Extracted records:
################

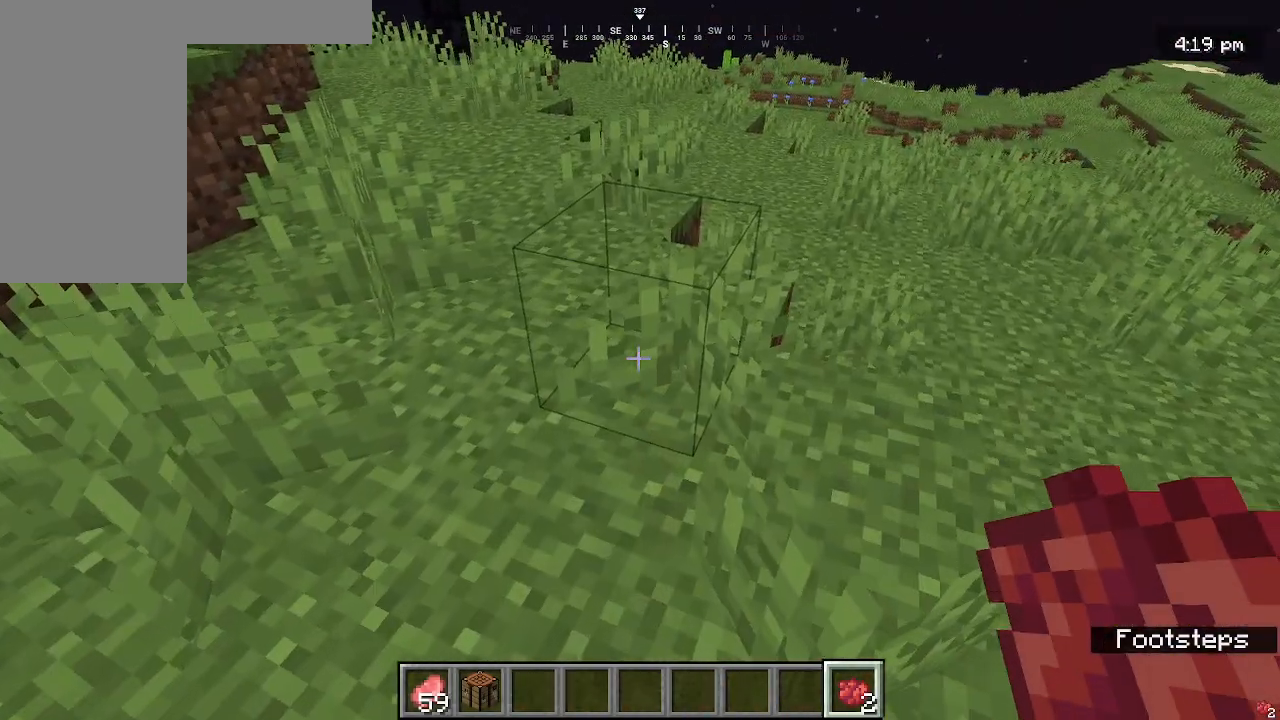
{"keys": [], "mouse": ["left"], "events": [[500, "mouse_left", "down"]]}
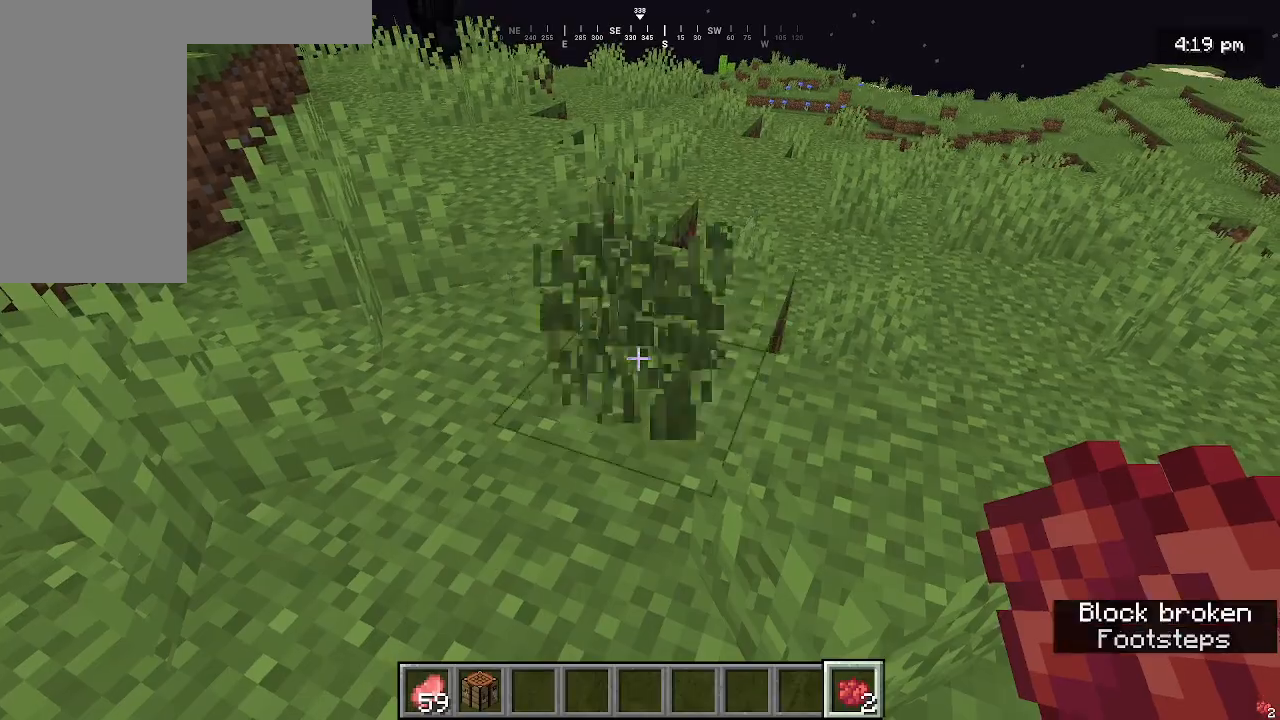
{"keys": [], "mouse": [], "events": [[133, "mouse_left", "up"]]}
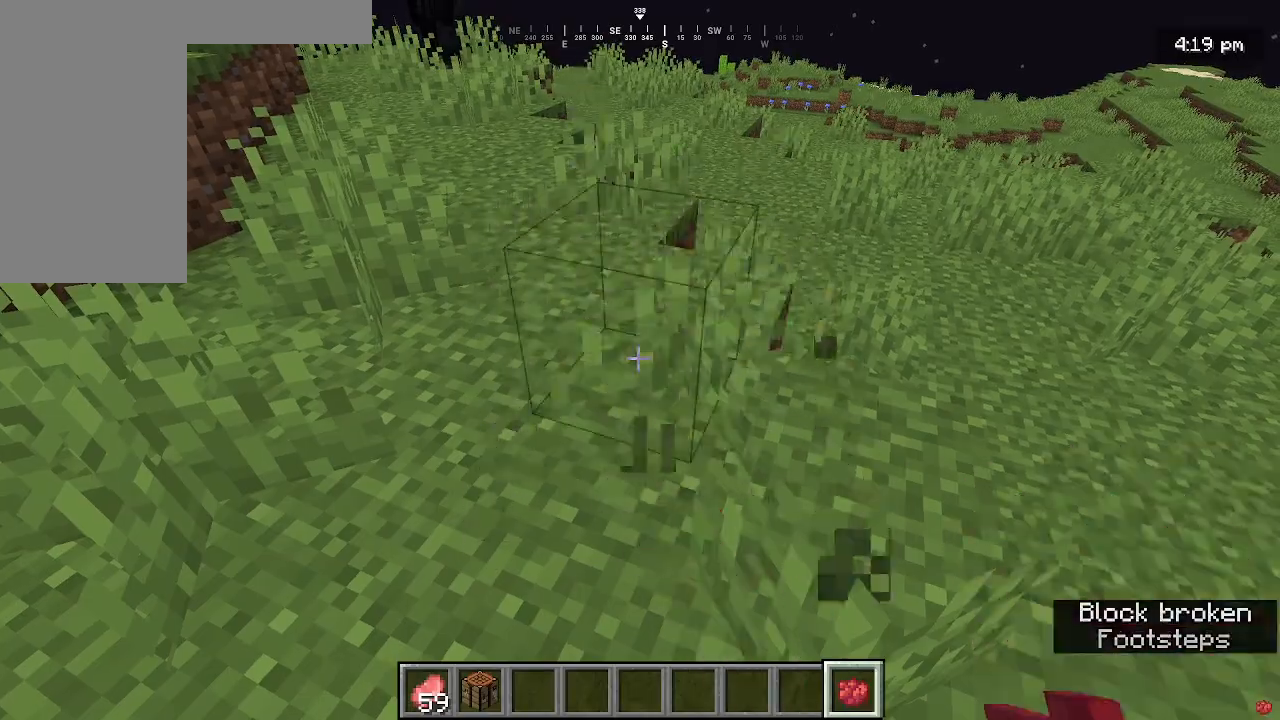
{"keys": [], "mouse": [], "events": []}
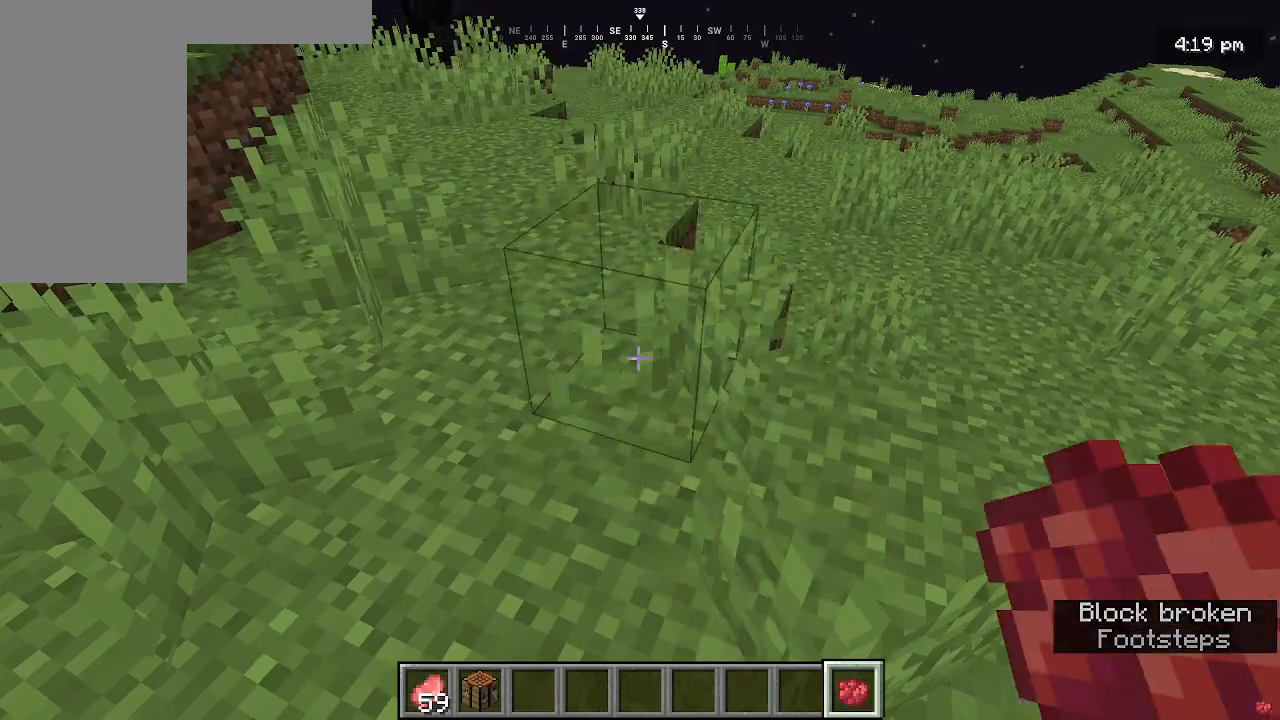
{"keys": ["w"], "mouse": [], "events": [[267, "w", "down"]]}
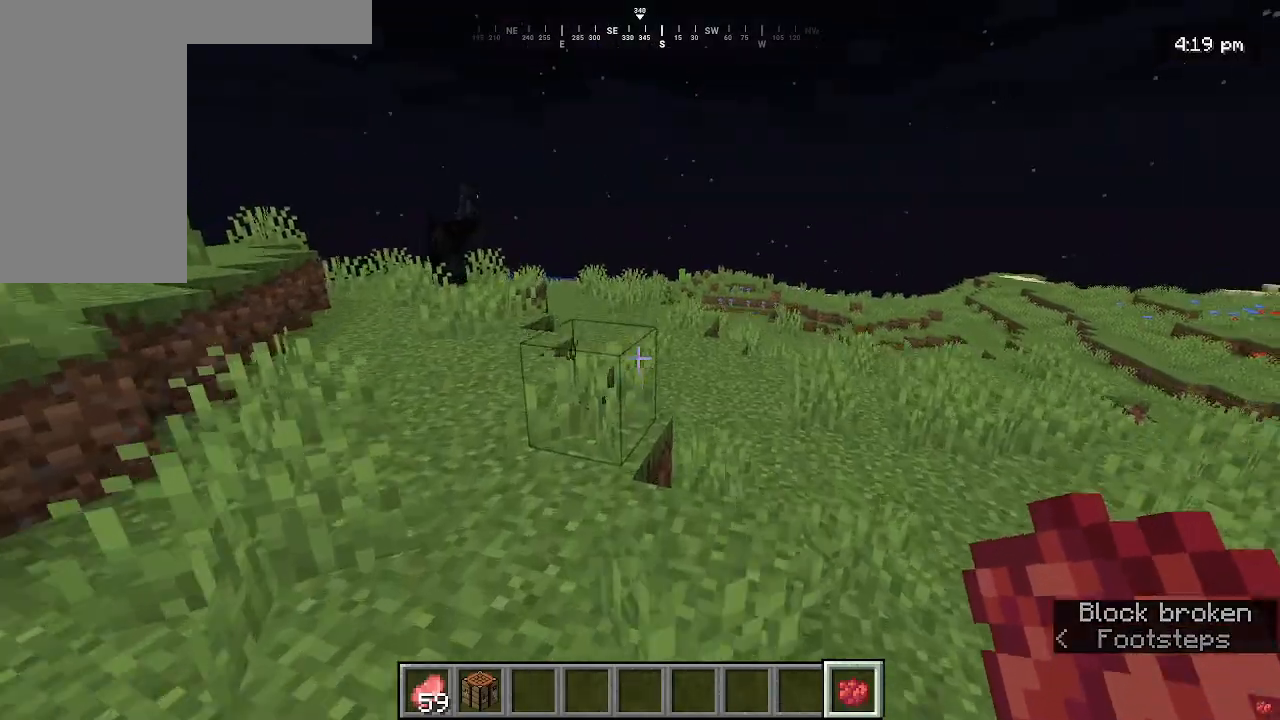
{"keys": ["w"], "mouse": [], "events": []}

################

▸ **EXERCISE DETAILS**
Using the records above, find and show each line with the string "down".

▸ **SOLUTION TO THIS EXERCISE**
{"keys": [], "mouse": ["left"], "events": [[500, "mouse_left", "down"]]}
{"keys": ["w"], "mouse": [], "events": [[267, "w", "down"]]}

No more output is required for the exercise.